The word ‘Christmas’ is a contraction meaning ‘Christ’s Mass’. It is derived from the Middle English Christemasse and Old English Cristes Moess, a phrase first recorded in 1038.
The earliest reference to the celebration of Christmas is in the Calendar of Filocalus, an illuminated manuscript compiled in Rome in 354.
Some Eastern Orthodox churches celebrate Christmas on January 7, which corresponds to December 25 on the Julian calendar.

December 25 as a birth date for Jesus is merely traditional and is not though to be his actual date of birth.



Thanks Bhaiyya for inspiring me to research and write - though went unpublished in The Hindu as it is a supposedly negative article.
Not to forget that THE TRUTH IS ALWAYS BITTER and doesn't come in sugar coated pills.

Monday, December 18, 2006

time pleaeeaaase

Time please for me to write the next post.
Am very busy these days. My salwar kameez business :) -- have to write an article for the Christmas feature -- MIL's 60th bday celebrations and regular household work as well.

Patience for Sabar ka phal meetha hota hai ;)


Remember my 83 yr old boyfriend with whom i wanted to spend a day in FRIENDS
--- well went and spent a day with him. Had a very nice time.
Spoke to him that night as well as the morning of the next day.
Then as per my habit called him a week later. His servant spoke to me and informed that he had had an accident and that he was critical. The accident had taken place right on the afternoon of the day that i had spoken to him last.
He improved a bit but then only to become critical again.
I know that i am going to miss this dear friend if he goes to be with the Lord, but i also know that there wld be a saint praying for me.

I am but awed at the happenings.

Thursday, December 14, 2006

height of customer service

The height of customer service --- My Vegetable vendor (remember-Orange!) was plucking the leaves off the Keerai [Greens] stems.
The reason -- sell the keerai kutt [ bunch of greens] to my neighbour.
Else my neighbour wld not buy the Keerai.

Amazing, isn't it?
Competition brings the nuances of Services Marketing to the grassroots of rural Sathuvachari even!
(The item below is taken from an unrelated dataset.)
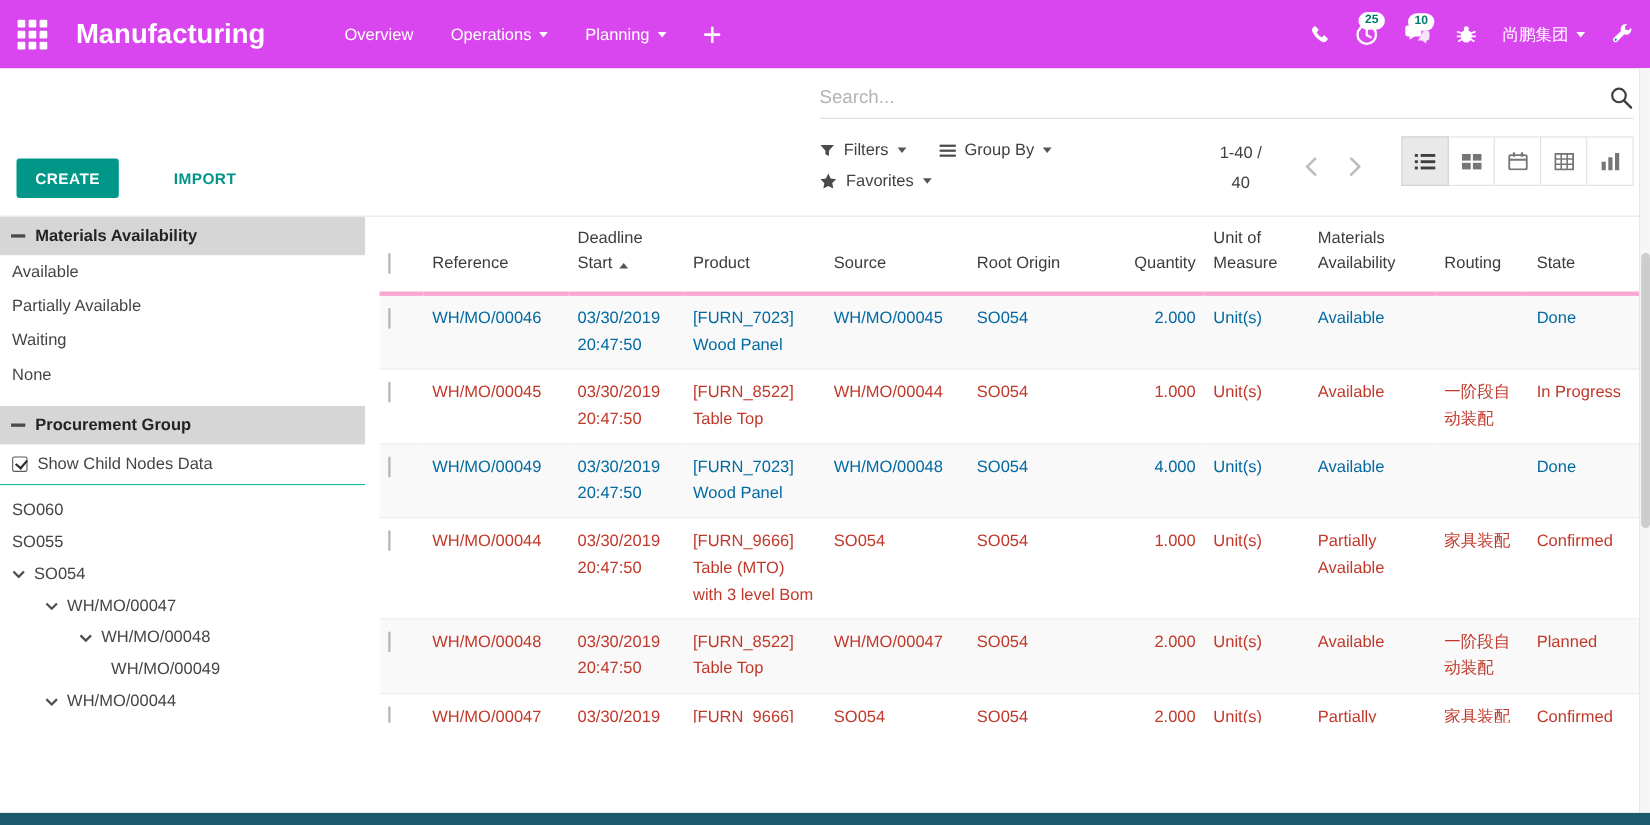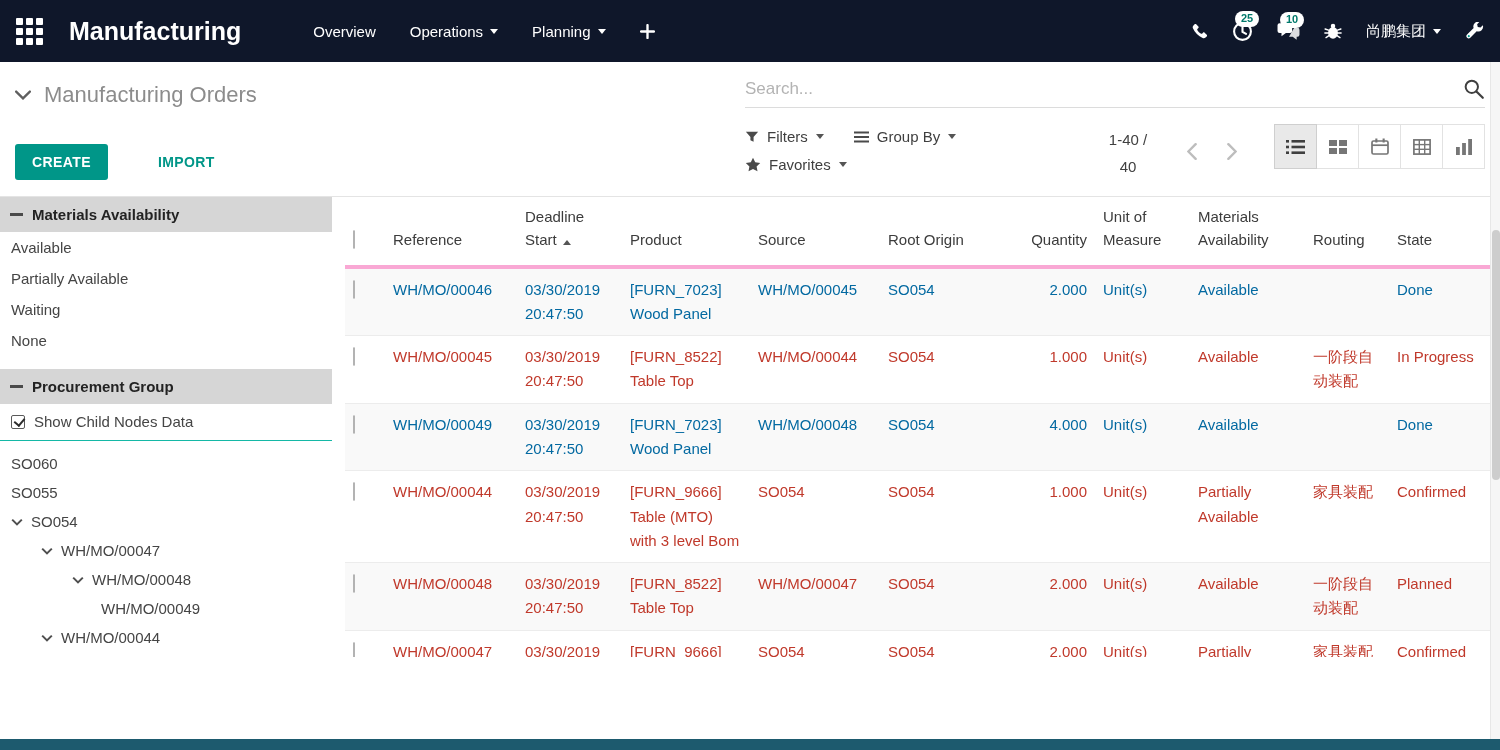"Manufacturing" .navbar { background: #0f172a -> #d946ef }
Which management course has my Neighbour done? Home-making.

And which customer relationship management training programme has my vegetable vendor enrolled in?.... Ofcourse other than Life itself !
Hunger, the responsibility of managing her family of 2 kids & the Economics of buying and selling teach her everything.

Wednesday, December 13, 2006

love beyond the known and the comprehensible

Am doing business on a very small scale. I deal in cotton salwar suits. Buy it from a place in Andhra and sell it to my friends, neighbours and relatives.
Today i had an enquiry from my street Garbage Picker.
The woman works, perhaps for the municipality. She collects the garbage cans from the houses; transfers to an open cart and throws them in another area.
The woman wanted to know whether i wld give credit. I asked at what pace? ( If u know what i mean?)
She said at the rate of 20- 30 rs even after getting to know that my salwars cost between 200 to 325 rupees. I agreed. She and another of her co- workers came into my house to see the stuff. They liked but exclaimed that they wld not choose.
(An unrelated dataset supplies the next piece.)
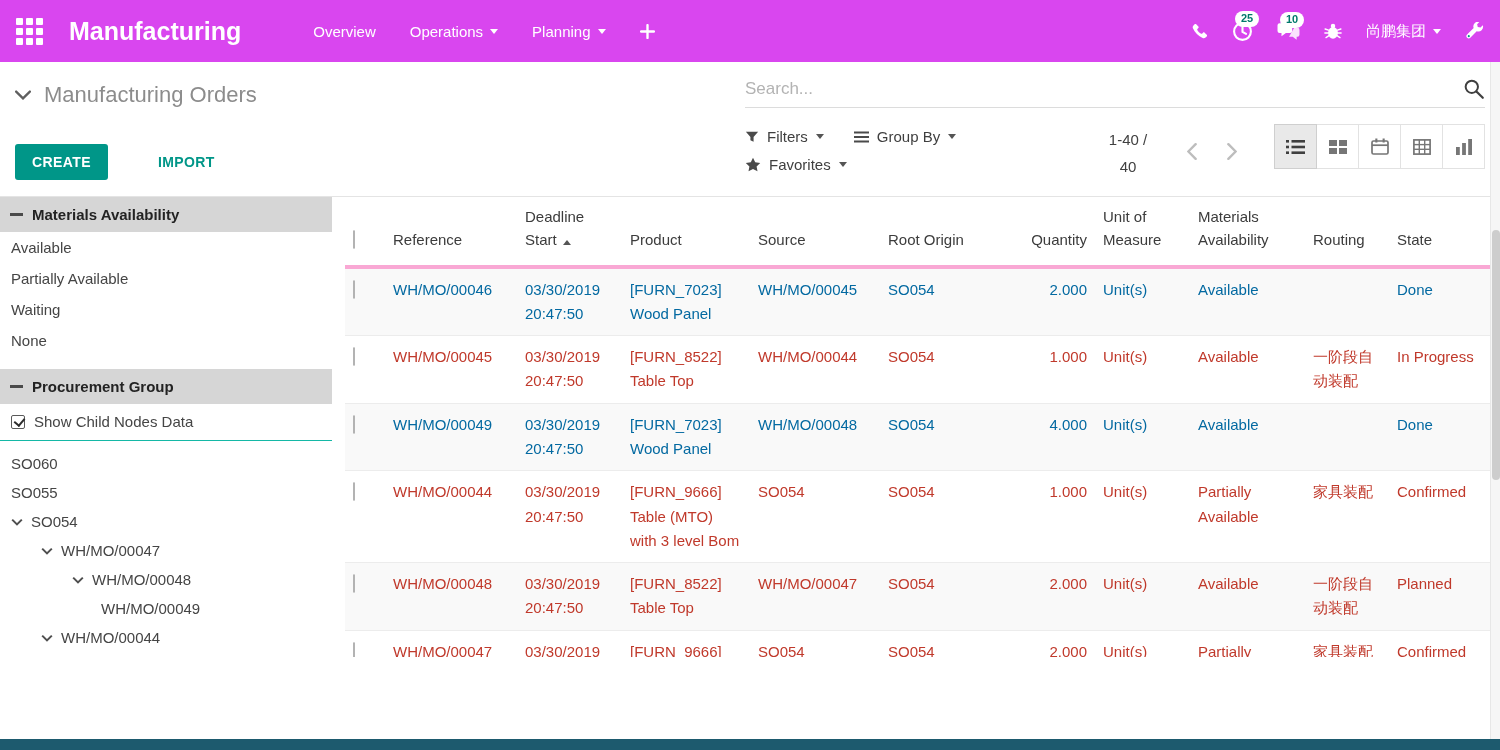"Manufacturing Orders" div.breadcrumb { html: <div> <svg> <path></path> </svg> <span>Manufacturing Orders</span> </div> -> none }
The reason being that their children wld reprimand them for their poor selection and the lack of discernment of the quality of goods :(
They said that they wld come with their kids and select as per their choice and satisfaction.

I felt so sorry for them. They sweat out their lives and bear the stench only to be treated as the wasted, illiterate and the dumb ones.
One of them came with her daughter. The daughter chose the costliest one of Rs. 325. The mother did not bat an eyelid. Asked for a discount. Paid 50rs and agreed to pay the balance in part payments of Rs.30 a week.

I was stunned and the effect is this post.

I say that i was stunned for yet another reason. When i purchased the salwar suits, i was wondering whether the 325 ones wld be too expensive for the vellore crowd.
Now u can understand my SHOCK.

Wild blind Love in action too.

A Tamil saying describes this scene very vividly.
"Pettha manas pitth ; Pillai manas kall"
Translated as
The parental heart is mad whereas the child's heart is a stone.